Supervisor Steve Allaband said that a major reason the police facility was conceived, designed and completed was due to the shared vision between Simpson and the current New Garden Township Board of Supervisors and township administration.
“On behalf of the board, it is with great honor that we thank and congratulate everyone involved in this monumental accomplishment,” Allaband said. “We now have a state of the art facility that will be the pillar of pride and commitment to public safety for several generations to come.”
District Attorney Tom Hogan pointed to the new facility as a sign of great leadership, engineered by Simpson, the township and former Kennett Square Borough Police Chief Edward Zunino.
“Welcome to the future of Chester County law enforcement,” Hogan said. “This is what the future looks like – a strong regional police department – here to protect – to band together their resources of this entire region to protect the citizens and make them safe.”
At the start of his keynote address, Michael Noone, the 1st Assistant to the Chester County District Attorney's Office noted that Sept. 21 was National Thank a Police Officer Day, “and what better way to thank a police officer than the keys to a new home?” he said.
The facility, Noone said, will not only serve as SCCRPD's new headquarters, but will also become a place where individuals will come on the worst day of their lives, whether they are involved on the wrong end of the law, or if they have been in an accident or suffered a traumatic event.
“This building is going to be used as a refuge for those individuals, a place of solitude and serve some measure of peace for our friends, our neighbors, our loved ones and maybe ourselves,” he said. “When something terrible happens in your life, you need some place to go and you need someone to help you. This police department – and police departments across our country – are those places.
Noone called the SCCRPD “dedicated professionals, who work with each others, with our first responders, with the District Attorney's Office and the community, to make sure that when the time comes, that God forbid, you are in that position, that they are there for you.”
Officer Mario Raimato, a 22-year veteran of the police force and a member of the SCCRPD, recalled the time Simpson called him into his office, and told Raimato that he had a vision for the future of the department.

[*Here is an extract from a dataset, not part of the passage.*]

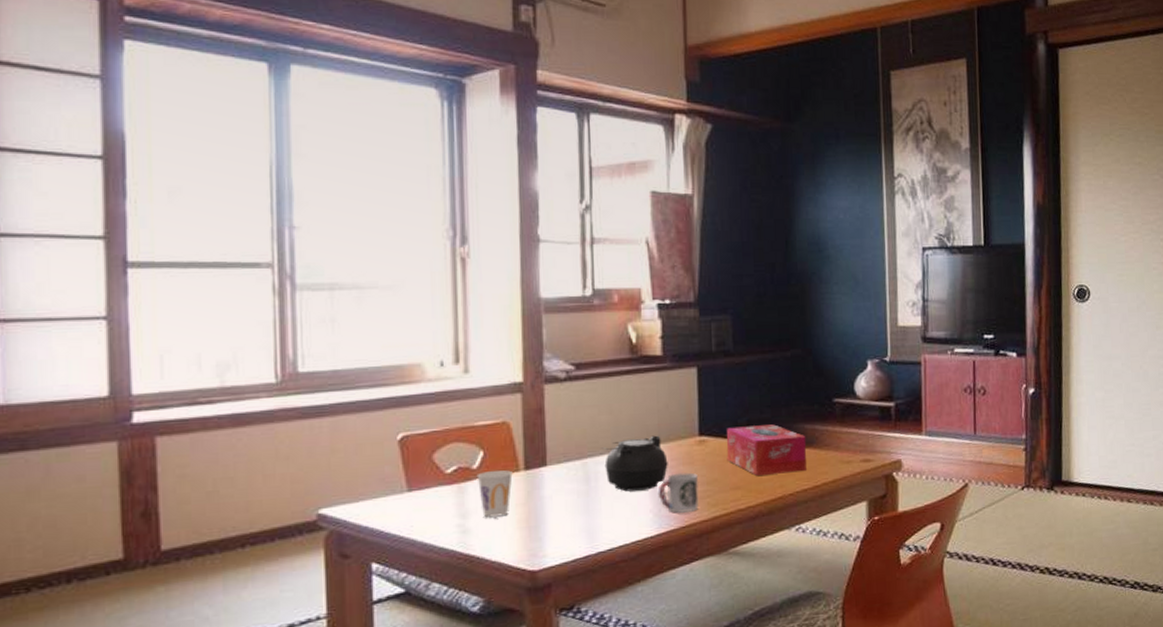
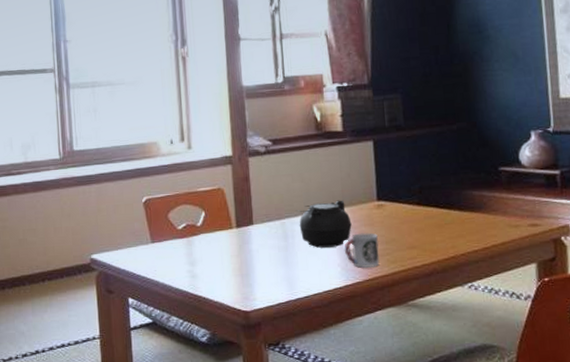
cup: present [476,470,513,518] -> none [200,228,228,266]
tissue box: present [726,424,807,476] -> none [401,191,476,237]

“Chief Simpson, your vision is awesome,” Raimato told Simpson.
Following ceremonies, residents were given tours of the facility, which includes a 400-square-foot lobby and a 540-square-foot community multi-purpose room; a secure administration area, which will include offices and a conference room; a detective bureau area and interview and testing rooms; storage and locker rooms; and holding cells and two sally ports for transportation of the incarcerated and storage of vehicles retained as evidence.
The ceremony began with a raising of the flags by the SCCRPD Honor Guard Unit, led by Honor Guard Commander Raymond Sullivan, which was followed by a dedication prayer from Police Chaplain Annalie Korengel.
“As we give thanks for this building, we stand at a sacred intersection, where the call to protect and serve meets grace and humanity,” Korengel said. “We set it apart for the special men and women whose purpose is to protect life with integrity, duty and justice. May the architect of our lives bless those whose vision has brought us to this moment – those who gave form to the void, who labored tirelessly to raise resources, who honed plans and made a strong foundation.”
“Bless this structure, that it might be strong enough to hold joy and grief, peace and struggle, and all of our beautiful and broken humanity. May it pulsate with our good deeds. May it flow with justice and compassion for all who labor within its walls.”
Other dignitaries in attendance included County Commissioner Michele Kichline and State Rep. John Lawrence.